Alle Heime, die bislang geimpft wurden, werden die Vorsichtsmaßnahmen verstärken, damit es nicht zu einem Covid-19-Ausbruch kommen kann. Durch die erfolgte Impfung bestünde zudem ein Anfangsschutz, hieß es von Impfteam. Geimpfte Patienten, die sich trotzdem anstecken, dürften nicht geimpft werden. Bei der zweiten Impfung gelte das aber nicht für das ganze Heim.

Derzeit werden in den Hammer Pflegeeinrichtungen die Impfdosen bestellt. „Die Heime“, so Herter, „arbeiten mit Hochdruck daran, die Impfbereitschaft der Einrichtungen herzustellen. Wo notwendig, gibt es Unterstützung von der Stadt und der ärztlichen Leitung der Kassenärztlichen Vereinigung.“

Impfung gegen Coronavirus: Hamm hat weitere Zielgruppe im Blick

Stadt und Kassenärztliche Vereinigung haben noch eine weitere Zielgruppe im Blick, die kurzfristig ebenfalls geimpft werden soll. Beide Institutionen werden sich zusammen noch ein weiteres mal an die Landesregierung wenden: Sie hoffen, kurzfristig das ärztliche und medizinische Personal in den Krankenhäusern und den städtischen Rettungsdienst impfen zu dürfen, das Kontakt zu Covid-19-Patienten hat.

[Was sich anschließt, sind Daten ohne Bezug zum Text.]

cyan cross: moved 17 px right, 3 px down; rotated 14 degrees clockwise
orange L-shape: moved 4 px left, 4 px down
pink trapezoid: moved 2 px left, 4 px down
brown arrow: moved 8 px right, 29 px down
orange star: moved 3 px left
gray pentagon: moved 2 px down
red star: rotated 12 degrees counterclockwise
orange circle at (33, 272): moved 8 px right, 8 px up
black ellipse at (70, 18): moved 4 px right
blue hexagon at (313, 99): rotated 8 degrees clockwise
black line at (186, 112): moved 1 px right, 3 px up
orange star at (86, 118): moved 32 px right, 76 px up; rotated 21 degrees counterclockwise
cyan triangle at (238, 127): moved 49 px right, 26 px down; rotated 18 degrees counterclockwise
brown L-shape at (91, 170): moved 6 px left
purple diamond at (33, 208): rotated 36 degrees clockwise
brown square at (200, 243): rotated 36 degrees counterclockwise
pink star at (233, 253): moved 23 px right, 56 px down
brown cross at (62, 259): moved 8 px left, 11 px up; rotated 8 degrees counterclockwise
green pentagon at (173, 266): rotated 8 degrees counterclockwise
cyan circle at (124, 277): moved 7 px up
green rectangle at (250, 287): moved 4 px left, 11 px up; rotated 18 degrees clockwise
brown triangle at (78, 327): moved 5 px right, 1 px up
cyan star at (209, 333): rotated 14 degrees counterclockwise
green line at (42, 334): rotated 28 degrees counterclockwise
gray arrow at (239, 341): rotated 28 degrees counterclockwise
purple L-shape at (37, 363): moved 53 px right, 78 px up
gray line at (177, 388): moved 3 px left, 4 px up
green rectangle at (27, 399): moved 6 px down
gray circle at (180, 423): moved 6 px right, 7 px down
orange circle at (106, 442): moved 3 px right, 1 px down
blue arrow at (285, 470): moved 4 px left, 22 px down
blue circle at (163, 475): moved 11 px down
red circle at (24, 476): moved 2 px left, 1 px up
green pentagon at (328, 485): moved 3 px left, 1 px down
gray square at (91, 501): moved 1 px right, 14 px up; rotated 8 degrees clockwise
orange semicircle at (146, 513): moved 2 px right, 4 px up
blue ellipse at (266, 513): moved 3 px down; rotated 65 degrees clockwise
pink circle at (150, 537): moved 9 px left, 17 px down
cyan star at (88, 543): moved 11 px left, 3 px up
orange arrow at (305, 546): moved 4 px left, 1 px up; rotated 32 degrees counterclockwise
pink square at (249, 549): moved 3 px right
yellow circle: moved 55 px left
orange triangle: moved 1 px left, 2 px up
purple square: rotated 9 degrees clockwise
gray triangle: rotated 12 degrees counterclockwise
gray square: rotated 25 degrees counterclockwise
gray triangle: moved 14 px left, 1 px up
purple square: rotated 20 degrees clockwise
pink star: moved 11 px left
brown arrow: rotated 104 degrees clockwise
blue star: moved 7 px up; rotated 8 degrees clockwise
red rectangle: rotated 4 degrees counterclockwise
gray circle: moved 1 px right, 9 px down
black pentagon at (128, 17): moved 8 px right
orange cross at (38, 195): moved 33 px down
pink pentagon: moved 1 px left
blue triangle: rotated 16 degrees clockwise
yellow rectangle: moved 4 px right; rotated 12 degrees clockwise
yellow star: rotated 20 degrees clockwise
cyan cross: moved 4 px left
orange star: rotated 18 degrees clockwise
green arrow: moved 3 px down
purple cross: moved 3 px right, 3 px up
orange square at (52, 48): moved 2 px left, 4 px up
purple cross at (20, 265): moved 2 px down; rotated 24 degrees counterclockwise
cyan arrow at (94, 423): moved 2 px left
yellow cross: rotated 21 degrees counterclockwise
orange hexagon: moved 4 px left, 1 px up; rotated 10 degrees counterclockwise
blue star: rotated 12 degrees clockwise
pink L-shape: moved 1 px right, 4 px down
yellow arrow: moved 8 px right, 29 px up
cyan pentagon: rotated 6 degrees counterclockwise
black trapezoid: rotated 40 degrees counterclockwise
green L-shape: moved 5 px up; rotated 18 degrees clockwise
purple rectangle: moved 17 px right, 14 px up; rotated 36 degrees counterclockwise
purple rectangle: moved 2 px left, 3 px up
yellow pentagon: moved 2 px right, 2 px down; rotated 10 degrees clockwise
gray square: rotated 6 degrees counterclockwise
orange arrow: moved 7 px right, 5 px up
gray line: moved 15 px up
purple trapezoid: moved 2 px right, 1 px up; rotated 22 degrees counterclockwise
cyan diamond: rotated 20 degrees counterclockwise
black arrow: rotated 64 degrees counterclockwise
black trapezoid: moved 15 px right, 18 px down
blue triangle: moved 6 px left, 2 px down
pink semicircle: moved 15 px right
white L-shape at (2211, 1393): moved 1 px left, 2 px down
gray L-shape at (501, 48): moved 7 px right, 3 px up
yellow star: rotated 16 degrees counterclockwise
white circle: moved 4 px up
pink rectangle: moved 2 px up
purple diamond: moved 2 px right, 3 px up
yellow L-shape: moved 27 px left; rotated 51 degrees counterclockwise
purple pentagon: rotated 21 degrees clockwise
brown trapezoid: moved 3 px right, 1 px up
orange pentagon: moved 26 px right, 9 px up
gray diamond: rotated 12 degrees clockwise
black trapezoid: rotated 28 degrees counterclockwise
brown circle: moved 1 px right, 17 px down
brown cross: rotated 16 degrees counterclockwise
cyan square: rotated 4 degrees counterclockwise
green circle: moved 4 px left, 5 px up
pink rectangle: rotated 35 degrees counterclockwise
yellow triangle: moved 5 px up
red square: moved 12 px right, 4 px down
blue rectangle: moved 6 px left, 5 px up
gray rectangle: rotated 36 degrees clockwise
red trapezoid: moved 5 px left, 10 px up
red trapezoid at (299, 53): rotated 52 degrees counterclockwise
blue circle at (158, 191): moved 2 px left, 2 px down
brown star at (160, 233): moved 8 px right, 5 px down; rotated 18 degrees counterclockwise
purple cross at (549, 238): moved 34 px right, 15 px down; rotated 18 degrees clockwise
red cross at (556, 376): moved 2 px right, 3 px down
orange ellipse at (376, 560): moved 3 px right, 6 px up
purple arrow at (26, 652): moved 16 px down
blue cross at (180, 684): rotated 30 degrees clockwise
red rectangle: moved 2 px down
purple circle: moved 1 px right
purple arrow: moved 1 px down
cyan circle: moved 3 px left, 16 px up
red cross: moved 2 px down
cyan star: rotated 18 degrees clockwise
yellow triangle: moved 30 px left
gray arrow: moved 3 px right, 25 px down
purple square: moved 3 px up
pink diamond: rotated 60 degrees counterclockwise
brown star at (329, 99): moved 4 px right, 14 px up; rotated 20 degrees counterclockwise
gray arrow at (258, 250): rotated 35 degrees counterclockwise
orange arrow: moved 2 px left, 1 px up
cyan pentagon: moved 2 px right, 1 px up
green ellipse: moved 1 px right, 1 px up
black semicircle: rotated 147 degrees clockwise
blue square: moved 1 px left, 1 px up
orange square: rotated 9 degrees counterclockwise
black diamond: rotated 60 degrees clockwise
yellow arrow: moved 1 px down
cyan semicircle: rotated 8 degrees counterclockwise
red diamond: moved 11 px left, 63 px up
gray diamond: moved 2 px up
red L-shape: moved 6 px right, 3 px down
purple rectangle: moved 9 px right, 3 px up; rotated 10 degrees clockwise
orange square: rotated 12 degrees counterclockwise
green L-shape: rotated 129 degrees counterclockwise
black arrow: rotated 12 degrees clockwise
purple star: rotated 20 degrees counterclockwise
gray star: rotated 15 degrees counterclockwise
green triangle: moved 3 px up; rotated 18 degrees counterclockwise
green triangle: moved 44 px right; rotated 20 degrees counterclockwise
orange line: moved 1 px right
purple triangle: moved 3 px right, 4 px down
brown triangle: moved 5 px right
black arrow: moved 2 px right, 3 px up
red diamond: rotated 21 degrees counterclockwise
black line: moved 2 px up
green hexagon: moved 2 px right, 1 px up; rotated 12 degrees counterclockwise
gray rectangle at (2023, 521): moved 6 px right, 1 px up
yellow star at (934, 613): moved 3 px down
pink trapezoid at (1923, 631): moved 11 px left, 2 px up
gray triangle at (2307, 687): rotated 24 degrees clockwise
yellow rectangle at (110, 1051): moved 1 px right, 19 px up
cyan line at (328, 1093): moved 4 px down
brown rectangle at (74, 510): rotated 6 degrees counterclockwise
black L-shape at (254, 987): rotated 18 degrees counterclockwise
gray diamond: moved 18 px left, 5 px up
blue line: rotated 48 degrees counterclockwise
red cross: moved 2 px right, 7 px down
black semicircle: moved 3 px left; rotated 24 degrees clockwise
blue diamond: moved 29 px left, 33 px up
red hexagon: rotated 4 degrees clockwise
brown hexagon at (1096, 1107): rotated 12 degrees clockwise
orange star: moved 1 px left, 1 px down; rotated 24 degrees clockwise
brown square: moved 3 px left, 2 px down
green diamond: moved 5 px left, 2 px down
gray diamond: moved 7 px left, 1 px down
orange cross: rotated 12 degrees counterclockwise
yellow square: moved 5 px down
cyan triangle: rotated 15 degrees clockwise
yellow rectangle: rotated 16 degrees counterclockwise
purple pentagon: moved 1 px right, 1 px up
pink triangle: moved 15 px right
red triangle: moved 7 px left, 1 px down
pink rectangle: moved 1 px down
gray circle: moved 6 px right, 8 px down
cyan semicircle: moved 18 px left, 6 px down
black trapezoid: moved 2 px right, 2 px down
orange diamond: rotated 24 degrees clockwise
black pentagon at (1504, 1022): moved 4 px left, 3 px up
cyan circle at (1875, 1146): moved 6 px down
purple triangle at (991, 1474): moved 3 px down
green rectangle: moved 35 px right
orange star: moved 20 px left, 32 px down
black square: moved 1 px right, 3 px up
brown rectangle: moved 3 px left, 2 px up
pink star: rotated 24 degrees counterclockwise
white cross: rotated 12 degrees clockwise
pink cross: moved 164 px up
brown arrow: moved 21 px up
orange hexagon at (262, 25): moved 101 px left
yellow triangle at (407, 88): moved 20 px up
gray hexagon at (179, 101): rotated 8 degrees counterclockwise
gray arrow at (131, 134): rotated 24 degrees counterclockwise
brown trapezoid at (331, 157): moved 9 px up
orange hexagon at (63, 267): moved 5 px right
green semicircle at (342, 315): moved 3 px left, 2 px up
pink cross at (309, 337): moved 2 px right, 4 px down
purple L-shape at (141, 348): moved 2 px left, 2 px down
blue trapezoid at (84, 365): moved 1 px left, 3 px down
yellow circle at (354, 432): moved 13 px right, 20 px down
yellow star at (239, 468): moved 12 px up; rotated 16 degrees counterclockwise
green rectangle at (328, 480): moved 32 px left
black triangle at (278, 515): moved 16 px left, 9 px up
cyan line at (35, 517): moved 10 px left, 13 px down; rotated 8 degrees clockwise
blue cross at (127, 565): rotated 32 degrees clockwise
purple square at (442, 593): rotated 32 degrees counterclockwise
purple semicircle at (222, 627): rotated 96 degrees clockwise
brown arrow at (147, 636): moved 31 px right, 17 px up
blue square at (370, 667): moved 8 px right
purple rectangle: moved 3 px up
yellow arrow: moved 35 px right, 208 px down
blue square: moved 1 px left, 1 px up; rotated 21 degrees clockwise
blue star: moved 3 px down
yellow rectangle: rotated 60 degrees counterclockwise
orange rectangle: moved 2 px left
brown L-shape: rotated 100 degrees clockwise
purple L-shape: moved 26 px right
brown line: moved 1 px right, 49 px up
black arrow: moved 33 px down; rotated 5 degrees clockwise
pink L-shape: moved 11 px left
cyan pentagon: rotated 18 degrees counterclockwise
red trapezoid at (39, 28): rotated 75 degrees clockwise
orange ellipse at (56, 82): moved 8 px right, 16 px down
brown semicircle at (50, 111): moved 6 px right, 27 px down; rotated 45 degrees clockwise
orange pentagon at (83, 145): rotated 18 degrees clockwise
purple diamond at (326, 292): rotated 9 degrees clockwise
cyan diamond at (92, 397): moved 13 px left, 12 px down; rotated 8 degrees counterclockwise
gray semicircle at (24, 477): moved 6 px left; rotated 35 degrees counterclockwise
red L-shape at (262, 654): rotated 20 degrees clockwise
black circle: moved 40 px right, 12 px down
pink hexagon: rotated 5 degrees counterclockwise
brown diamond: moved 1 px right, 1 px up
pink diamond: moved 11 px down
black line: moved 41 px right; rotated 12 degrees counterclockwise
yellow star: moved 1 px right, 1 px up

NRW-Gesundheitsminister Karl-Josef Laumann hatte dies bisher gegenüber den Städten abgelehnt – NRW-Ministerpräsident Armin Laschet dagegen hatte am Dienstag beim Besuch des Uniklinikums Düsseldorf eine Bereitschaft dafür erkennen lassen. „Es ist ein Gebot der Vernunft und der Solidarität, diejenigen Berufsgruppen mit den meisten Berührungspunkten mit Covid-Infizierten sofort zu impfen“, sagt Herter.

Das Gesundheitsamt in Hamm hat am Mittwoch fünf weitere Todesfälle im Zusammenhang mit dem Coronavirus gemeldet. 40 Neuinfektionen wurden innerhalb von 24 Stunden neu gemeldet. In Deutschland hat die Zahl der gemeldeten Todesfälle einen neuen Höchststand erreicht. Die Verlängerung des Lockdowns über den 10. Januar hinaus wird immer wahrscheinlicher.